This action, resulting from the Act of
March 3, 1887, created a momentous precedent. The escheated
property was held by the Government until 1896 and meanwhile, the
Mormon Church submitted to the law and made a formal declaration
that it had abandoned polygamy.
Another instance in which a lack of agreement between the
executive and the legislative branches of the Government
manifested itself, arose out of a scheme which President Arthur
recommended to Congress for the improvement of the waterways of
the Mississippi and its tributaries. The response of Congress was
a bill in which there was an appropriation of about $4,000,000
for the general improvements recommended, but about $14,000,000
were added for other special river and harbor schemes which had
obtained congressional favor.

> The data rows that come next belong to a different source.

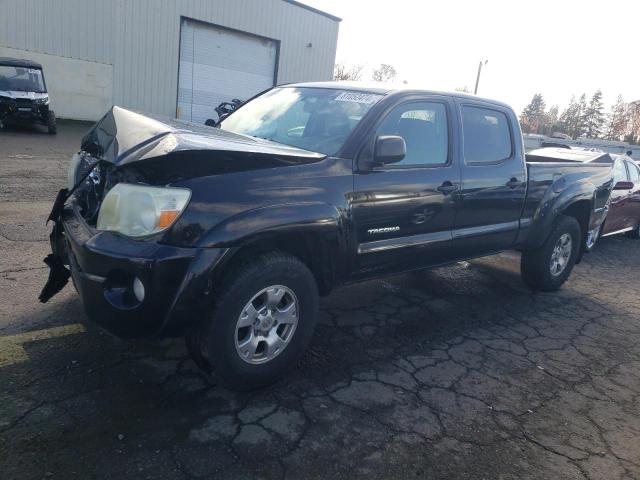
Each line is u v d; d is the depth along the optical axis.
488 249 4.86
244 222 2.88
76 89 21.91
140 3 22.16
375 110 3.78
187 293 2.75
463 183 4.35
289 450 2.72
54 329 3.68
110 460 2.50
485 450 2.91
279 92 4.75
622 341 4.68
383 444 2.86
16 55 20.55
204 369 3.14
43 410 2.82
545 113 95.31
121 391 3.07
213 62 24.59
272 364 3.23
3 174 9.33
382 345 4.09
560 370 3.98
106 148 3.20
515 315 5.08
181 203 2.75
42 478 2.34
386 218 3.75
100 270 2.75
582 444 3.05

President Arthur's veto message of
August 1, 1882, condemned the bill because it contained
provisions designed "entirely for the benefit of the particular
localities in which it is proposed to make the improvements." He
thus described a type of legislation of which the nation had and
is still having bitter experience: "As the citizens of one State
find that money, to raise which they in common with the whole
country are taxed, is to be expended for local improvements in
another State, they demand similar benefits for themselves, and
it is not unnatural that they should seek to indemnify themselves
for such use of the public funds by securing appropriations for
similar improvements in their own neighborhood.